EXERCISE DETAILS ::
Your answer needs to include each line of the records in which the string "properties" can be found.

Collected data
>>

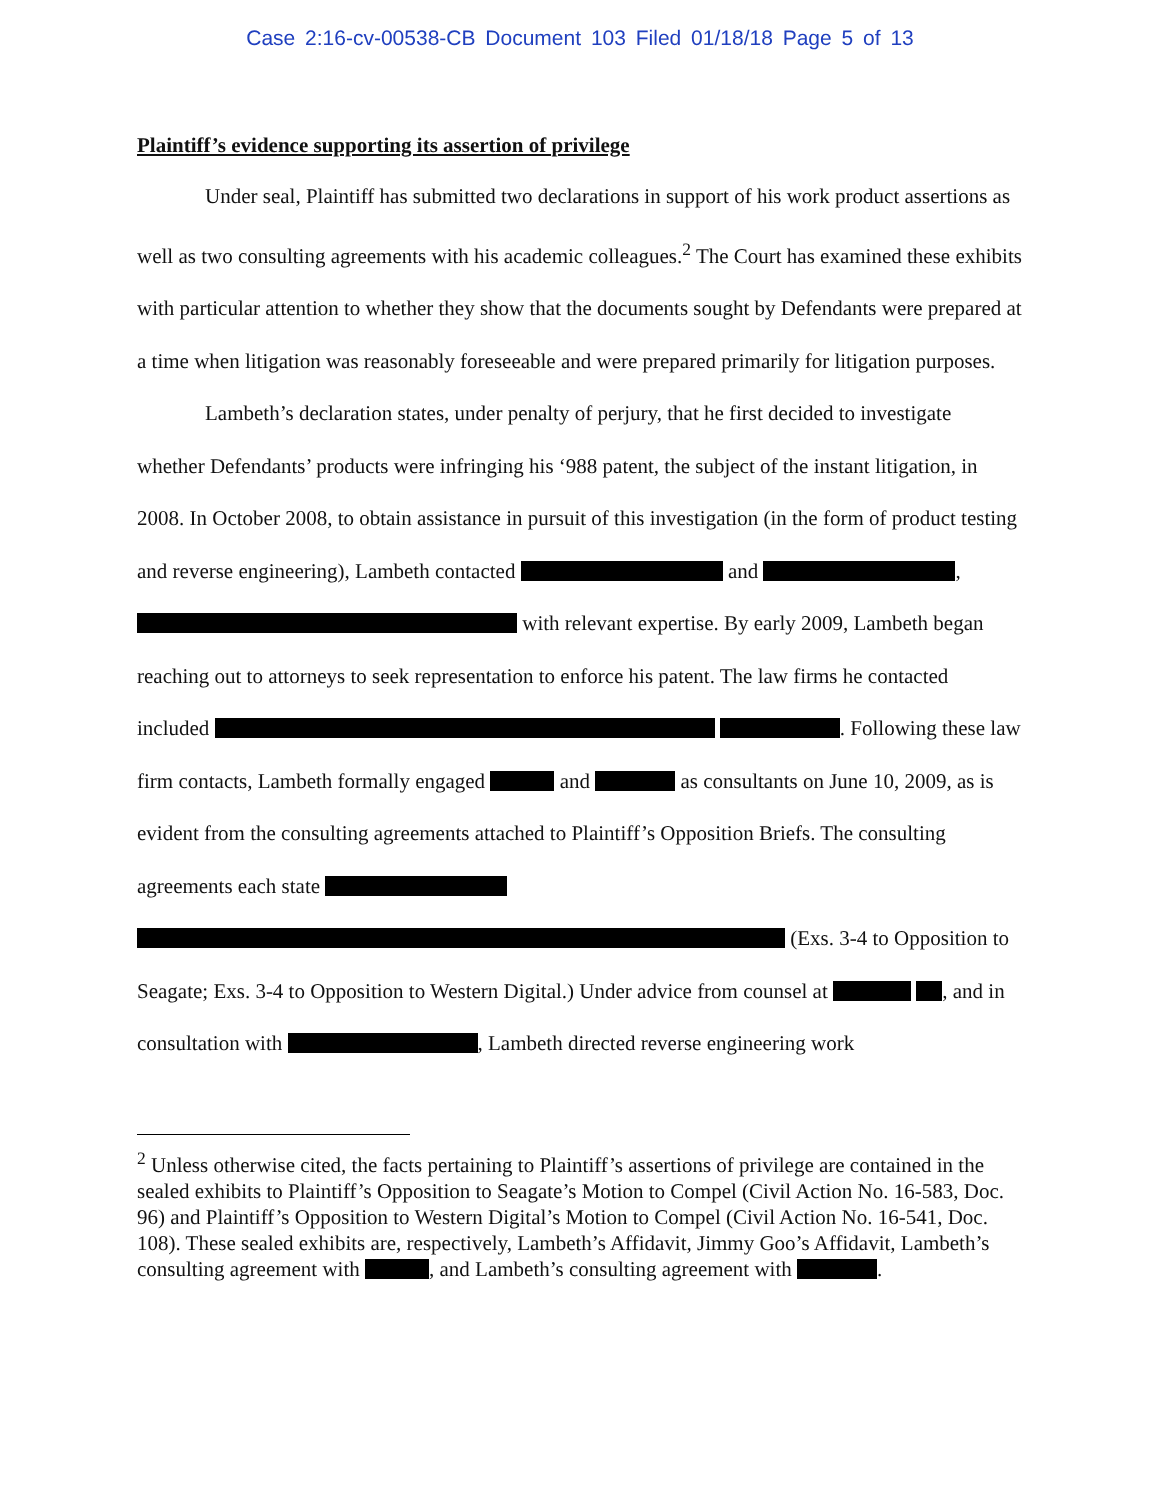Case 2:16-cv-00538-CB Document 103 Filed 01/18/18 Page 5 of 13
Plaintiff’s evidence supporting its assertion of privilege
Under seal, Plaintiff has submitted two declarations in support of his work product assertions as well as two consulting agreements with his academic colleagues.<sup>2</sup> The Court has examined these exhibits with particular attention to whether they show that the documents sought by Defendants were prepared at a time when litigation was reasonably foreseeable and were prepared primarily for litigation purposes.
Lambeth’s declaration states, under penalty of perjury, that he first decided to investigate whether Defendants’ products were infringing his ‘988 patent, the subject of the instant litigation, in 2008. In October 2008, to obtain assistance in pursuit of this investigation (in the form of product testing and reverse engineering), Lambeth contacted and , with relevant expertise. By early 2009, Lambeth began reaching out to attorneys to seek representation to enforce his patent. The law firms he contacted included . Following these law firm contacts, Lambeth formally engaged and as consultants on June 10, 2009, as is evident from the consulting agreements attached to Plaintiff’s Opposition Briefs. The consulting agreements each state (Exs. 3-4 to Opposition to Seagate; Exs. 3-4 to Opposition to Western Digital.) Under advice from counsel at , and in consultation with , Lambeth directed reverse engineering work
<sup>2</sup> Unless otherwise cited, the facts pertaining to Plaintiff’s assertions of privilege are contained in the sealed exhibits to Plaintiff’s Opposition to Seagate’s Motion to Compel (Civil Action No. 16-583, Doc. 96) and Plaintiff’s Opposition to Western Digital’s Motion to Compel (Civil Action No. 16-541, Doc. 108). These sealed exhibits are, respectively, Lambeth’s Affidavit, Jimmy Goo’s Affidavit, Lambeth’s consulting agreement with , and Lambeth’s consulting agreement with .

<<
>>

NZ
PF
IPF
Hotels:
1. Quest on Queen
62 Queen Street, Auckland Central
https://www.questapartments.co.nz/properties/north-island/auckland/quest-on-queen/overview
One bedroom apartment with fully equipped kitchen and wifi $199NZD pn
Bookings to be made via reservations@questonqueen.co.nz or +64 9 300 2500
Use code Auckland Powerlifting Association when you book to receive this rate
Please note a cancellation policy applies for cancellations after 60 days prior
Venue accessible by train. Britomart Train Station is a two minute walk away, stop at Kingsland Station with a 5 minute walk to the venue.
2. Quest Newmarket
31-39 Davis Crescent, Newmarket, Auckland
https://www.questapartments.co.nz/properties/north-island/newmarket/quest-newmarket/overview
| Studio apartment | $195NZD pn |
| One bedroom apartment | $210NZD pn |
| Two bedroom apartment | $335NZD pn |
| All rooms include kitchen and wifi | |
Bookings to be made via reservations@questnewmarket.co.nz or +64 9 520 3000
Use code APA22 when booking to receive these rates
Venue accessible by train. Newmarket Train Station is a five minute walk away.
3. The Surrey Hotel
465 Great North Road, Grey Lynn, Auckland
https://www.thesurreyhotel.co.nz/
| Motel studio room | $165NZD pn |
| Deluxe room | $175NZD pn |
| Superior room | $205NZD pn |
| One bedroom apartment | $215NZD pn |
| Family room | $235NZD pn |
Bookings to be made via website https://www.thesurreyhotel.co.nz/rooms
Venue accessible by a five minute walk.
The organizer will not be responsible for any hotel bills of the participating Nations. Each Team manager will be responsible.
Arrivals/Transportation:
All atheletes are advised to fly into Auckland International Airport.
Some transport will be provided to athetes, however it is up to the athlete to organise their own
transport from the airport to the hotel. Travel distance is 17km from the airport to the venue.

<<

RESPONSE FOR THIS EXERCISE ::
https://www.questapartments.co.nz/properties/north-island/auckland/quest-on-queen/overview
https://www.questapartments.co.nz/properties/north-island/newmarket/quest-newmarket/overview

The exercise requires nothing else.